One of a series of articles on Ringing and Money by Steve Coleman

VAT is an absolute scandal! Why should churches pay it when they’re charities anyway? Why is it so complicated to work out whether it’s due on something or not? Why when we’ve just bought a set of ropes for £1,000, should we have to pay VAT on top? How can we avoid paying it?


How splendid to receive a letter with no full stops in! And how concise to have got so many complex questions into one paragraph! But getting back to ordinary punctuation and answering only your main question, in essence you don’t have to pay VAT on bell ropes, and here’s why not.

In General

So to start with, as I’m sure you know, the general position is that charities – including churches – have to pay VAT in just the same way that individuals and businesses do. As with all taxes, there are all sorts of ifs and buts to that – particularly as regards major works, and we’ll talk about those another time – but that’s the general position. So if your church buys a set of bell ropes because the old ones have worn out, the supplier – assuming he’s registered for VAT – will add VAT on as he’s required by law to do. Indeed, if he didn’t, he’d get into a lot of trouble.

Listed Places of Worship

But fortunately, that isn’t the end of it. The Government would rather VAT wasn’t chargeable on the costs of maintaining churches and other places of worship, but under EU regulations they’re unable to opt out of the Europe-wide system. They’ve been arguing for an EU change for some time, and they may yet succeed, but meanwhile they’ve found a way round it.

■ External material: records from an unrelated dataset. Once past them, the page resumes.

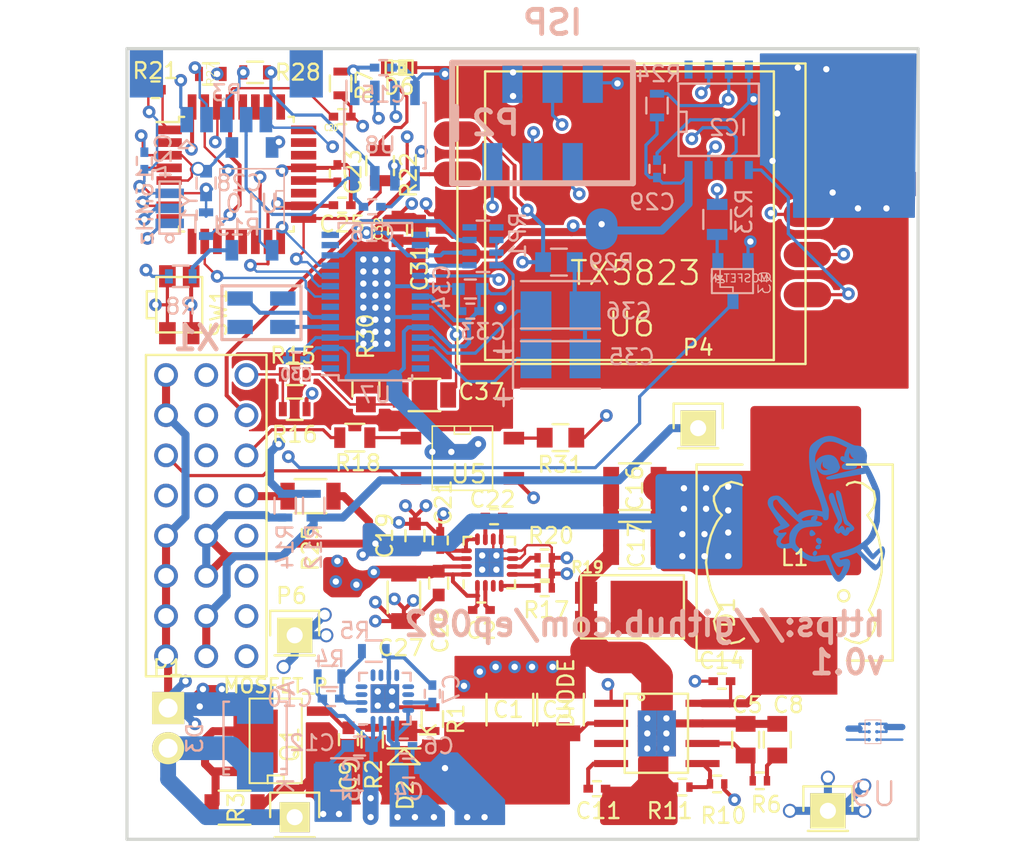
<source format=kicad_pcb>
(kicad_pcb (version 20221018) (generator pcbnew)

  (general
    (thickness 1.6)
  )

  (paper "A4")
  (layers
    (0 "F.Cu" signal)
    (1 "In1.Cu" signal "GND")
    (2 "In2.Cu" signal "Signal")
    (31 "B.Cu" signal)
    (32 "B.Adhes" user "B.Adhesive")
    (33 "F.Adhes" user "F.Adhesive")
    (34 "B.Paste" user)
    (35 "F.Paste" user)
    (36 "B.SilkS" user "B.Silkscreen")
    (37 "F.SilkS" user "F.Silkscreen")
    (38 "B.Mask" user)
    (39 "F.Mask" user)
    (40 "Dwgs.User" user "User.Drawings")
    (41 "Cmts.User" user "User.Comments")
    (42 "Eco1.User" user "User.Eco1")
    (43 "Eco2.User" user "User.Eco2")
    (44 "Edge.Cuts" user)
    (45 "Margin" user)
    (46 "B.CrtYd" user "B.Courtyard")
    (47 "F.CrtYd" user "F.Courtyard")
    (48 "B.Fab" user)
    (49 "F.Fab" user)
  )

  (setup
    (pad_to_mask_clearance 0.15)
    (solder_mask_min_width 0.15)
    (pcbplotparams
      (layerselection 0x00010f0_80000007)
      (plot_on_all_layers_selection 0x0000000_00000000)
      (disableapertmacros false)
      (usegerberextensions true)
      (usegerberattributes true)
      (usegerberadvancedattributes true)
      (creategerberjobfile true)
      (dashed_line_dash_ratio 12.000000)
      (dashed_line_gap_ratio 3.000000)
      (svgprecision 4)
      (plotframeref false)
      (viasonmask false)
      (mode 1)
      (useauxorigin false)
      (hpglpennumber 1)
      (hpglpenspeed 20)
      (hpglpendiameter 15.000000)
      (dxfpolygonmode true)
      (dxfimperialunits true)
      (dxfusepcbnewfont true)
      (psnegative false)
      (psa4output false)
      (plotreference true)
      (plotvalue false)
      (plotinvisibletext false)
      (sketchpadsonfab false)
      (subtractmaskfromsilk true)
      (outputformat 1)
      (mirror false)
      (drillshape 0)
      (scaleselection 1)
      (outputdirectory "gerber/")
    )
  )

  (net 0 "")
  (net 1 "/Akku+")
  (net 2 "GND")
  (net 3 "Net-(C5-Pad1)")
  (net 4 "Net-(C8-Pad1)")
  (net 5 "+5V")
  (net 6 "/RESET")
  (net 7 "/DTR")
  (net 8 "Net-(C22-Pad1)")
  (net 9 "Net-(C23-Pad1)")
  (net 10 "+3.3V")
  (net 11 "Net-(R10-Pad2)")
  (net 12 "+12V")
  (net 13 "Net-(R12-Pad2)")
  (net 14 "/VIDEO_IN_OSD")
  (net 15 "Net-(R15-Pad2)")
  (net 16 "/VIDEO_OUT_OSD")
  (net 17 "Net-(R17-Pad1)")
  (net 18 "Net-(R19-Pad1)")
  (net 19 "Net-(R20-Pad1)")
  (net 20 "/PAL")
  (net 21 "/RXI")
  (net 22 "Net-(IC1-Pad7)")
  (net 23 "Net-(IC1-Pad8)")
  (net 24 "/MOSI")
  (net 25 "/MISO")
  (net 26 "/SCK")
  (net 27 "/TXO")
  (net 28 "/VSYNC")
  (net 29 "Net-(IC2-Pad2)")
  (net 30 "Net-(IC2-Pad3)")
  (net 31 "/PWM_in")
  (net 32 "Net-(P3-Pad2)")
  (net 33 "Net-(P3-Pad3)")
  (net 34 "Net-(R18-Pad1)")
  (net 35 "Net-(D6-Pad1)")
  (net 36 "Net-(R28-Pad2)")
  (net 37 "Net-(R31-Pad2)")
  (net 38 "Net-(C35-Pad2)")
  (net 39 "Net-(IC2-Pad7)")
  (net 40 "Net-(IC2-Pad5)")
  (net 41 "Net-(C11-Pad1)")
  (net 42 "Net-(C14-Pad1)")
  (net 43 "Net-(C14-Pad2)")
  (net 44 "/SSOSD-IN")
  (net 45 "/LOS")
  (net 46 "/HSYNC")
  (net 47 "Net-(R18-Pad2)")
  (net 48 "/IR_LED+")
  (net 49 "/AUDIO_IN_TX")
  (net 50 "Net-(U4-Pad7)")
  (net 51 "Net-(SMA_E1-Pad1)")
  (net 52 "Net-(U7-Pad5)")
  (net 53 "Net-(U7-Pad6)")
  (net 54 "Net-(C35-Pad1)")
  (net 55 "Net-(C36-Pad1)")
  (net 56 "Net-(C37-Pad2)")
  (net 57 "Net-(IC1-Pad2)")
  (net 58 "Net-(IC1-Pad9)")
  (net 59 "Net-(IC1-Pad11)")
  (net 60 "Net-(IC1-Pad12)")
  (net 61 "Net-(IC1-Pad13)")
  (net 62 "Net-(IC1-Pad14)")
  (net 63 "Net-(IC1-Pad19)")
  (net 64 "Net-(IC1-Pad22)")
  (net 65 "Net-(IC1-Pad23)")
  (net 66 "Net-(IC1-Pad24)")
  (net 67 "Net-(IC1-Pad25)")
  (net 68 "Net-(IC1-Pad26)")
  (net 69 "Net-(IC1-Pad27)")
  (net 70 "Net-(IC1-Pad28)")
  (net 71 "Net-(IC2-Pad1)")
  (net 72 "Net-(Q3-PadG)")
  (net 73 "Net-(RP1-Pad1)")
  (net 74 "Net-(RP1-Pad8)")
  (net 75 "Net-(U2-Pad3)")
  (net 76 "Net-(U3-Pad3)")
  (net 77 "Net-(U4-Pad5)")
  (net 78 "Net-(U4-Pad8)")
  (net 79 "/IR_LED-")
  (net 80 "Net-(U4-Pad11)")
  (net 81 "Net-(U4-Pad15)")
  (net 82 "Net-(U4-Pad18)")
  (net 83 "Net-(U4-Pad21)")
  (net 84 "Net-(U4-Pad24)")
  (net 85 "Net-(U7-Pad1)")
  (net 86 "Net-(U7-Pad2)")
  (net 87 "/CLKOUT")
  (net 88 "Net-(U7-Pad13)")
  (net 89 "Net-(U7-Pad14)")
  (net 90 "Net-(U7-Pad15)")
  (net 91 "Net-(U7-Pad16)")
  (net 92 "Net-(C2-Pad2)")
  (net 93 "Net-(U7-Pad27)")
  (net 94 "Net-(U7-Pad28)")
  (net 95 "/Akku+_SS")
  (net 96 "/5,2V")
  (net 97 "Net-(C7-Pad1)")
  (net 98 "Net-(C9-Pad1)")
  (net 99 "Net-(C10-Pad2)")
  (net 100 "Net-(U1-Pad3)")
  (net 101 "Net-(U1-Pad4)")
  (net 102 "Net-(U1-Pad5)")
  (net 103 "Net-(U1-Pad6)")
  (net 104 "Net-(U1-Pad8)")
  (net 105 "Net-(U1-Pad9)")
  (net 106 "Net-(U1-Pad10)")
  (net 107 "Net-(U1-Pad1)")
  (net 108 "Net-(U9-PadA2)")
  (net 109 "Net-(U9-PadA1)")
  (net 110 "Net-(U9-PadC1)")
  (net 111 "Net-(U9-PadC2)")
  (net 112 "Net-(P3-Pad1)")
  (net 113 "Net-(R8-Pad2)")
  (net 114 "Net-(R27-Pad2)")
  (net 115 "Net-(C18-Pad1)")
  (net 116 "Net-(C18-Pad2)")

  (footprint "Capacitors_SMD:C_1210" (layer "F.Cu") (at 99.2 61.8 90))

  (footprint "Capacitors_SMD:C_1210" (layer "F.Cu") (at 102.4 61.8 90))

  (footprint "Capacitors_SMD:C_0805" (layer "F.Cu") (at 114.1 63.7 90))

  (footprint "Capacitors_SMD:C_0805" (layer "F.Cu") (at 116.1 63.7 90))

  (footprint "Capacitors_SMD:C_0402" (layer "F.Cu") (at 104.7 66.8))

  (footprint "Capacitors_SMD:C_0402" (layer "F.Cu") (at 112.6 60 180))

  (footprint "Capacitors_SMD:C_1210" (layer "F.Cu") (at 107.1 47.7 180))

  (footprint "Capacitors_SMD:C_1210" (layer "F.Cu") (at 107.1 51.4 180))

  (footprint "Capacitors_SMD:C_0603" (layer "F.Cu") (at 93.2 50.8 90))

  (footprint "Capacitors_SMD:C_0402" (layer "F.Cu") (at 88.6 24.3))

  (footprint "Capacitors_SMD:C_0402" (layer "F.Cu") (at 98.2 49.6))

  (footprint "Capacitors_SMD:C_0402" (layer "F.Cu") (at 88.3 27.9 90))

  (footprint "Capacitors_SMD:C_0402" (layer "F.Cu") (at 88.6 29.9))

  (footprint "Capacitors_SMD:C_0603" (layer "F.Cu") (at 94.7 53.8 -90))

  (footprint "Capacitors_SMD:C_1206" (layer "F.Cu") (at 92.5 54.7 -90))

  (footprint "Capacitors_SMD:C_0402" (layer "F.Cu") (at 93.5 31.6 90))

  (footprint "Capacitors_SMD:C_0603" (layer "F.Cu") (at 92.1 31.4 90))

  (footprint "Resistors_SMD:R_0402" (layer "F.Cu") (at 115 66.3))

  (footprint "Resistors_SMD:R_0402" (layer "F.Cu") (at 110.1 66.7 180))

  (footprint "Resistors_SMD:R_0603" (layer "F.Cu") (at 85.6 40.6 180))

  (footprint "Resistors_SMD:R_0603" (layer "F.Cu") (at 85.6 42.8 180))

  (footprint "Resistors_SMD:R_0402" (layer "F.Cu") (at 101.4 54.1))

  (footprint "Resistors_SMD:R_0402" (layer "F.Cu") (at 101.4 53.2))

  (footprint "Resistors_SMD:R_0402" (layer "F.Cu") (at 101.4 52.2))

  (footprint "Resistors_SMD:R_1206" (layer "F.Cu") (at 86.6 48.3 180))

  (footprint "Housings_QFP:TQFP-32_7x7mm_Pitch0.8mm" (layer "F.Cu") (at 81.915 27.94))

  (footprint "Resistors_SMD:R_0805" (layer "F.Cu") (at 89.4 44.6 180))

  (footprint "Resistors_SMD:R_0805" (layer "F.Cu") (at 91 27.4 90))

  (footprint "Resistors_SMD:R_0603" (layer "F.Cu") (at 83.1 21.5))

  (footprint "Capacitors_SMD:C_0805" (layer "F.Cu") (at 102.4 44.6 180))

  (footprint "toni:SO-4" (layer "F.Cu") (at 96.2 45.9 -90))

  (footprint "LEDs:LED-0603" (layer "F.Cu") (at 92.2 21.2))

  (footprint "Socket_Strips:Socket_Strip_Angled_1x02" (layer "F.Cu") (at 77.6 61.7 -90))

  (footprint "toni:TX5823" (layer "F.Cu") (at 107.315 30.48))

  (footprint "toni:SO8_EP" (layer "F.Cu") (at 105.6 61.4 -90))

  (footprint "toni:Conn_03x08" (layer "F.Cu") (at 77.47 40.64))

  (footprint "toni:SMA_EDGE" (layer "F.Cu") (at 131.445 24.13))

  (footprint "toni:QFN-16-1EP_3x3mm_Pitch0.5mm" (layer "F.Cu") (at 97.9 52.5 90))

  (footprint "Choke_SMD:Choke_SMD_Wuerth-WE-PD-Typ-LS_Handsoldering" (layer "F.Cu") (at 117.2 52.5 90))

  (footprint "toni:EVQP7A" (layer "F.Cu") (at 78.105 36.195 -90))

  (footprint "Resistors_SMD:R_0402" (layer "F.Cu") (at 112.3 66.5 180))

  (footprint "Capacitors_SMD:C_0402" (layer "F.Cu") (at 97.4 55.5))

  (footprint "toni:POWERDI5" (layer "F.Cu") (at 107.7 55.3 -90))

  (footprint "Capacitors_SMD:C_0805" (layer "F.Cu") (at 90.1 41.5 90))

  (footprint "Capacitors_SMD:C_1206" (layer "F.Cu") (at 93.8 41.9))

  (footprint "Capacitors_SMD:C_0603" (layer "F.Cu") (at 89 63.7 -90))

  (footprint "Diodes_SMD:Diode-MiniMELF_Standard" (layer "F.Cu") (at 92.5 64.9 90))

  (footprint "toni:SO8_WITH_EP" (layer "F.Cu") (at 84.4 63.8 90))

  (footprint "Resistors_SMD:R_0603" (layer "F.Cu") (at 94.3 62.4 90))

  (footprint "Resistors_SMD:R_0603" (layer "F.Cu") (at 90.5 63.7 -90))

  (footprint "Resistors_SMD:R_1206" (layer "F.Cu") (at 81.8 68))

  (footprint "Pin_Headers:Pin_Header_Straight_1x01" (layer "F.Cu") (at 111.1 44))

  (footprint "Pin_Headers:Pin_Header_Straight_1x01" (layer "F.Cu") (at 85.6 68.6))

  (footprint "Pin_Headers:Pin_Header_Straight_1x01" (layer "F.Cu") (at 85.6 57.1))

  (footprint "Pin_Headers:Pin_Header_Straight_1x01" (layer "F.Cu") (at 119.3 68.2))

  (footprint "Resistors_SMD:R_0402" (layer "F.Cu") (at 76.8 22.6))

  (footprint "Resistors_SMD:R_0603" (layer "F.Cu") (at 80.3 21.6))

  (footprint "Resistors_SMD:R_0603" (layer "F.Cu") (at 88.5 22.2 90))

  (footprint "Capacitors_SMD:C_0402" (layer "F.Cu") (at 94.8 51.1 90))

  (footprint "Capacitors_SMD:C_0402" (layer "B.Cu") (at 76.1 27.1 90))

  (footprint "Capacitors_SMD:C_0603" (layer "B.Cu") (at 80 28.5 90))

  (footprint "Capacitors_SMD:C_0402" (layer "B.Cu") (at 108.5 27.6 90))

  (footprint "Capacitors_SMD:C_0402" (layer "B.Cu") (at 85.7 39.7 180))

  (footprint "Capacitors_SMD:C_0402" (layer "B.Cu") (at 96.7 36.6 180))

  (footprint "Capacitors_SMD:C_0603" (layer "B.Cu") (at 96.7 35.2 180))

  (footprint "Resistors_SMD:R_0603" (layer "B.Cu") (at 86.8 48.9 90))

  (footprint "Resistors_SMD:R_0603" (layer "B.Cu") (at 85 48.9 90))

  (footprint "toni:micro_match3x2" (layer "B.Cu") (at 101.9 24.7))

  (footprint "Resistors_SMD:R_0603" (layer "B.Cu") (at 80 31.1 -90))

  (footprint "Resistors_SMD:R_0805" (layer "B.Cu") (at 112.3 30.8 -90))

  (footprint "Resistors_SMD:R_0603" (layer "B.Cu") (at 108.5 23.6 90))

  (footprint "Capacitors_SMD:C_0805" (layer "B.Cu") (at 102.3 33.5))

  (footprint "Resistors_SMD:R_Array_Concave_4x0603" (layer "B.Cu") (at 97.5 32.5 180))

  (footprint "toni:CerOsc_3,2x1,3" (layer "B.Cu") (at 77.7 30.1 90))

  (footprint "Capacitors_Tantalum_SMD:TantalC_SizeB_EIA-3528_Reflow" (layer "B.Cu") (at 102.4 39.6))

  (footprint "Capacitors_Tantalum_SMD:TantalC_SizeB_EIA-3528_Reflow" (layer "B.Cu") (at 102.4 36.6))

  (footprint "SMD_Packages:SOIC-8-N" (layer "B.Cu") (at 112.4 24.5))

  (footprint "toni:CRYSTAL_MT" (layer "B.Cu") (at 83.5 36.7 180))

  (footprint "toni:SOT23_GDS" (layer "B.Cu") (at 113.3 34.7))

  (footprint "toni:TSSOP-28_4.4x9.7mm_Pitch0.65mm_EP" (layer "B.Cu")
    (tstamp 00000000
... [542972 chars truncated]
</source>
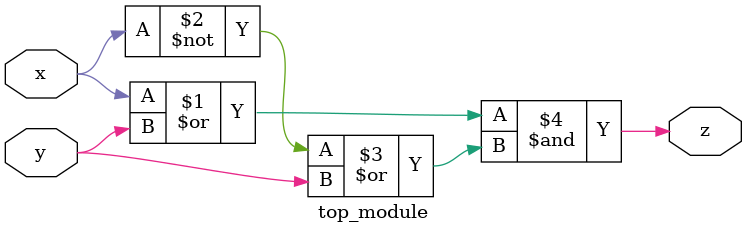
<source format=sv>
module top_module(
    input x,
    input y,
    output z);

    assign z = (x | y) & (~x | y);

endmodule

</source>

So back in 2001 the Chancellor introduced a scheme whereby most of the VAT on certain repair and maintenance expenditure incurred by a Listed Place of Worship could be reclaimed by way of a grant from the Department of Culture Media and Sport. The grants were non-discretionary, so if you were entitled, you were entitled and that was that. But I say, "certain expenditure" because it included all sorts of things like "rainwater goods repairs" and "wall paintings/murals" but not bells or bell ropes.

The Important Date

Then in 2004 the Chancellor extended the scheme to repay the whole of the VAT on eligible items, and in 2006 he extended it even further to include bells and bell ropes. The start date for these ringing-friendly grants was 22 March 2006, so giving the following important fact a paragraph all to itself:

Grants are available for replacement bell ropes invoiced on or after 22nd March, 2006.

And in case you’re wondering, the VAT on a great many other items of church repair and maintenance expenditure is effectively reclaimable too. If you want a – more or less – complete list of eligible expenditure, you can find one at, and if you want to be sure about a particular item, you can ring the Listed Places of Worship Grant Scheme on 0845 601 5945.

Ifs and Buts

As with all schemes there are some ifs and buts, but fortunately, there aren’t many. With a few exceptions, the church must be a normal one, registered as a charity, supported by the congregation and open for public worship. It must also be a listed building with English Heritage, CADW, Historic Scotland or The Northern Ireland Environment and Heritage Service. The great bulk of churches in the United Kingdom with rings of bells, pass these tests without difficulty.

Importantly, though, the scheme covers repairs and maintenance rather than new work, so a replacement bell rope classes as a repair – as does the welding of a bell or the recasting of a bell – but an extra bell in an old frame doesn’t.

With Major Work

That said, the whole business of VAT on rehangs and augmentations is both complicated and bizarre, and we can talk about it all another time. But since the bellhangers are completely up to speed on this, they will give you full details if you’re planning major work. Nevertheless, since we’re on the particular subject of bell ropes, I’ll just mention here that new bell ropes supplied as part of a rehang or augmentation in an entirely new frame, aren’t subject to VAT anyway.

The Claim Limit

But getting back to replacement bell ropes, one thing is tricky. Claims can only be made where the total expenditure on the claim before VAT is £1,000 or more. Fortunately, though, it isn’t all that tricky because a number of items can be bundled together in one claim. So you can arrange for your church treasurer to claim for £500 of bell ropes along with £200 for a new gutter and £350 for organ repairs.

And fortunately there is no time limit by which claims must be submitted – or, at least, not until 2011 at the earliest. So if you and your PCC treasurer are learning about this for the first time, you can still get the documents together and make a claim for all your qualifying expenditure since the scheme began.

And Lastly

The forms and guidance are simple enough and you can find them on line at Any ringing bureaucrat will find them child’s play compared to most grant applications. But – and this is a very big but – you can’t get the VAT back if you’ve got a "Tower Fund" and buy the ropes out of that. The Tower Fund must give the money to the church, and the church must buy the ropes.